### [PROBLEM DETAILS]
An unchanged copy of each entry below is needed; keep the pictures out of it.

DATASET CONTENT START

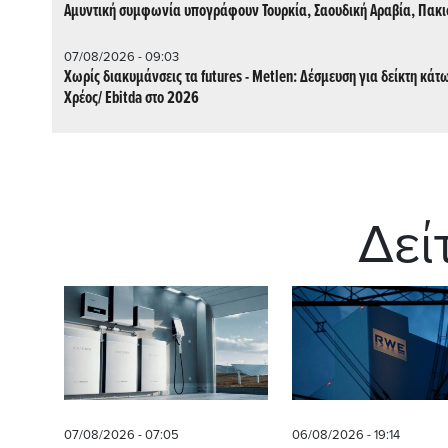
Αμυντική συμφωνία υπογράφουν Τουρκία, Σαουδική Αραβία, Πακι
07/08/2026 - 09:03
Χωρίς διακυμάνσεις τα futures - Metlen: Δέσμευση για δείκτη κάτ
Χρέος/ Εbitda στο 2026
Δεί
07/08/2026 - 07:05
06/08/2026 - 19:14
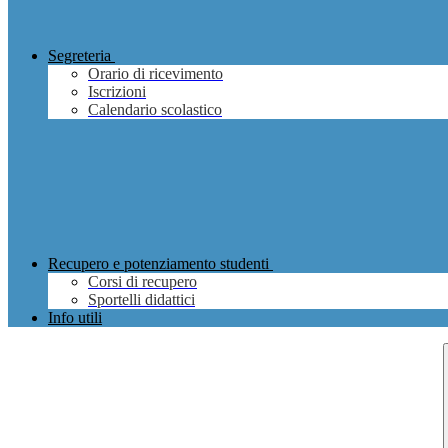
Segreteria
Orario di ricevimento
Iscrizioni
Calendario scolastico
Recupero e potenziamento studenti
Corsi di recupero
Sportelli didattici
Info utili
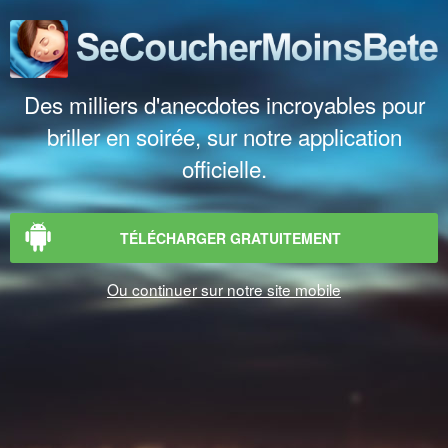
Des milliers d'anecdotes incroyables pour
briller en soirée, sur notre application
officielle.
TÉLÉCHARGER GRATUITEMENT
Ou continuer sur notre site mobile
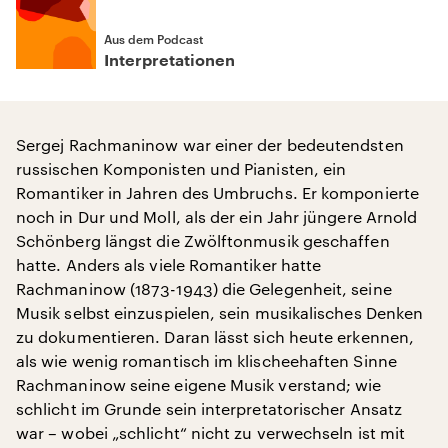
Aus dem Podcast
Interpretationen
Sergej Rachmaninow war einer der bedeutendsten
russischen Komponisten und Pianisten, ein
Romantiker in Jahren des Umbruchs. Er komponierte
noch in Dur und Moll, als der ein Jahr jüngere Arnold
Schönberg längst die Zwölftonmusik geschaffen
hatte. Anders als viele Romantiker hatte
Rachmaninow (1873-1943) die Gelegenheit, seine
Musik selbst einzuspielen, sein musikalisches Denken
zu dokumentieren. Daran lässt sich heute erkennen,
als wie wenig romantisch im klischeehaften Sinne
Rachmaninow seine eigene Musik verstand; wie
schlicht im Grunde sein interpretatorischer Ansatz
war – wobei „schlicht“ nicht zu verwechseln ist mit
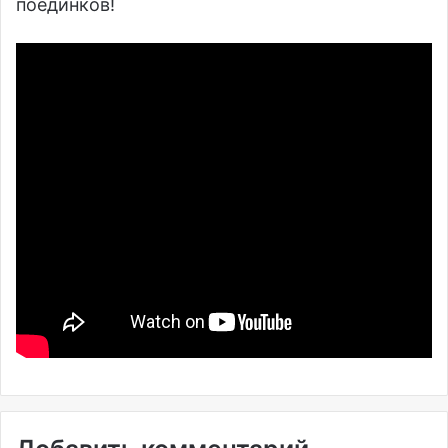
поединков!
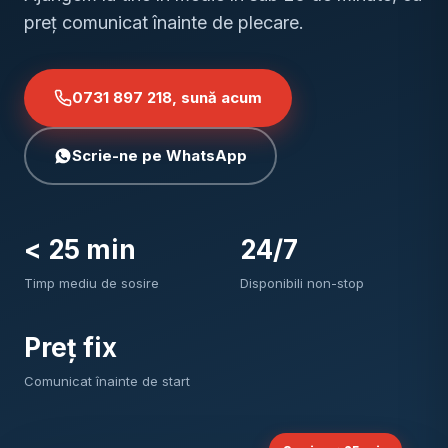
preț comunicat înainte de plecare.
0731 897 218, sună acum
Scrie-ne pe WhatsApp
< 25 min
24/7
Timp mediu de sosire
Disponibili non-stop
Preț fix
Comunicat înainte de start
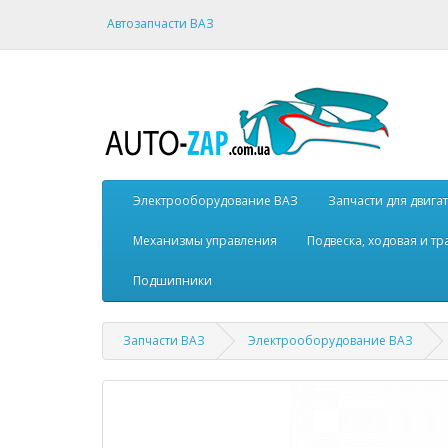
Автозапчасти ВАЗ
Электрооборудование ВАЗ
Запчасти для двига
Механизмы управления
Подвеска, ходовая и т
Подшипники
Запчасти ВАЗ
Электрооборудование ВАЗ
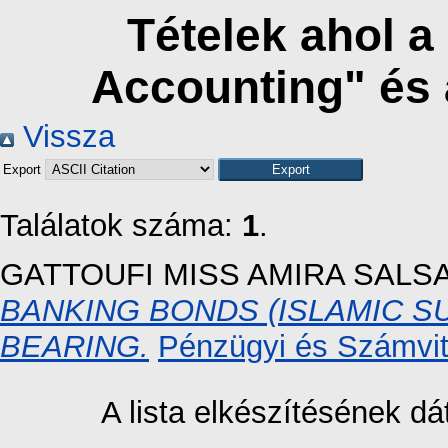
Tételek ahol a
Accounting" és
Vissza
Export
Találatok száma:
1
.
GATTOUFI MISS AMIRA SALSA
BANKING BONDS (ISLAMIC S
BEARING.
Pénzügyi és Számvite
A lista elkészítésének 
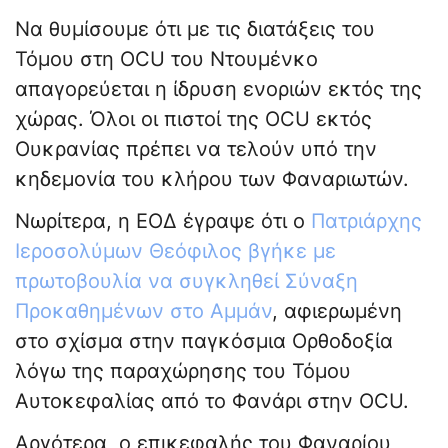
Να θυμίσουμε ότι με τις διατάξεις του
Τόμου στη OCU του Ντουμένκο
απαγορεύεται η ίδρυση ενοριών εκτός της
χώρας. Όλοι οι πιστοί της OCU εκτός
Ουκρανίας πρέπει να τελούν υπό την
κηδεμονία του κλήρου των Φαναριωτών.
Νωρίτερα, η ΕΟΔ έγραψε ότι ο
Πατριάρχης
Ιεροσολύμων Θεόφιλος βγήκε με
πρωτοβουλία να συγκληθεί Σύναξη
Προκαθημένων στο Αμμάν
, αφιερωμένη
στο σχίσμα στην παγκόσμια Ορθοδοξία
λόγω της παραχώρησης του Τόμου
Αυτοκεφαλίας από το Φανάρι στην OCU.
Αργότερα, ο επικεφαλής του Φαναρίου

DATASET CONTENT END

### [TASK RESPONSE]
Αμυντική συμφωνία υπογράφουν Τουρκία, Σαουδική Αραβία, Πακι
07/08/2026 - 09:03
Χωρίς διακυμάνσεις τα futures - Metlen: Δέσμευση για δείκτη κάτ
Χρέος/ Εbitda στο 2026
Δεί
07/08/2026 - 07:05
06/08/2026 - 19:14
Segreteria
Orario di ricevimento
Iscrizioni
Calendario scolastico
Recupero e potenziamento studenti
Corsi di recupero
Sportelli didattici
Info utili
Des milliers d'anecdotes incroyables pour
briller en soirée, sur notre application
officielle.
TÉLÉCHARGER GRATUITEMENT
Ou continuer sur notre site mobile
Aus dem Podcast
Interpretationen
Sergej Rachmaninow war einer der bedeutendsten
russischen Komponisten und Pianisten, ein
Romantiker in Jahren des Umbruchs. Er komponierte
noch in Dur und Moll, als der ein Jahr jüngere Arnold
Schönberg längst die Zwölftonmusik geschaffen
hatte. Anders als viele Romantiker hatte
Rachmaninow (1873-1943) die Gelegenheit, seine
Musik selbst einzuspielen, sein musikalisches Denken
zu dokumentieren. Daran lässt sich heute erkennen,
als wie wenig romantisch im klischeehaften Sinne
Rachmaninow seine eigene Musik verstand; wie
schlicht im Grunde sein interpretatorischer Ansatz
war – wobei „schlicht“ nicht zu verwechseln ist mit
поединков!
preț comunicat înainte de plecare.
0731 897 218, sună acum
Scrie-ne pe WhatsApp
< 25 min
24/7
Timp mediu de sosire
Disponibili non-stop
Preț fix
Comunicat înainte de start
Автозапчасти ВАЗ
Электрооборудование ВАЗ
Запчасти для двига
Механизмы управления
Подвеска, ходовая и т
Подшипники
Запчасти ВАЗ
Электрооборудование ВАЗ
Tételek ahol a
Accounting" és
Vissza
Export
Találatok száma:
1
.
GATTOUFI MISS AMIRA SALSA
BANKING BONDS (ISLAMIC S
BEARING.
Pénzügyi és Számvite
A lista elkészítésének 
Να θυμίσουμε ότι με τις διατάξεις του
Τόμου στη OCU του Ντουμένκο
απαγορεύεται η ίδρυση ενοριών εκτός της
χώρας. Όλοι οι πιστοί της OCU εκτός
Ουκρανίας πρέπει να τελούν υπό την
κηδεμονία του κλήρου των Φαναριωτών.
Νωρίτερα, η ΕΟΔ έγραψε ότι ο
Πατριάρχης
Ιεροσολύμων Θεόφιλος βγήκε με
πρωτοβουλία να συγκληθεί Σύναξη
Προκαθημένων στο Αμμάν
, αφιερωμένη
στο σχίσμα στην παγκόσμια Ορθοδοξία
λόγω της παραχώρησης του Τόμου
Αυτοκεφαλίας από το Φανάρι στην OCU.
Αργότερα, ο επικεφαλής του Φαναρίου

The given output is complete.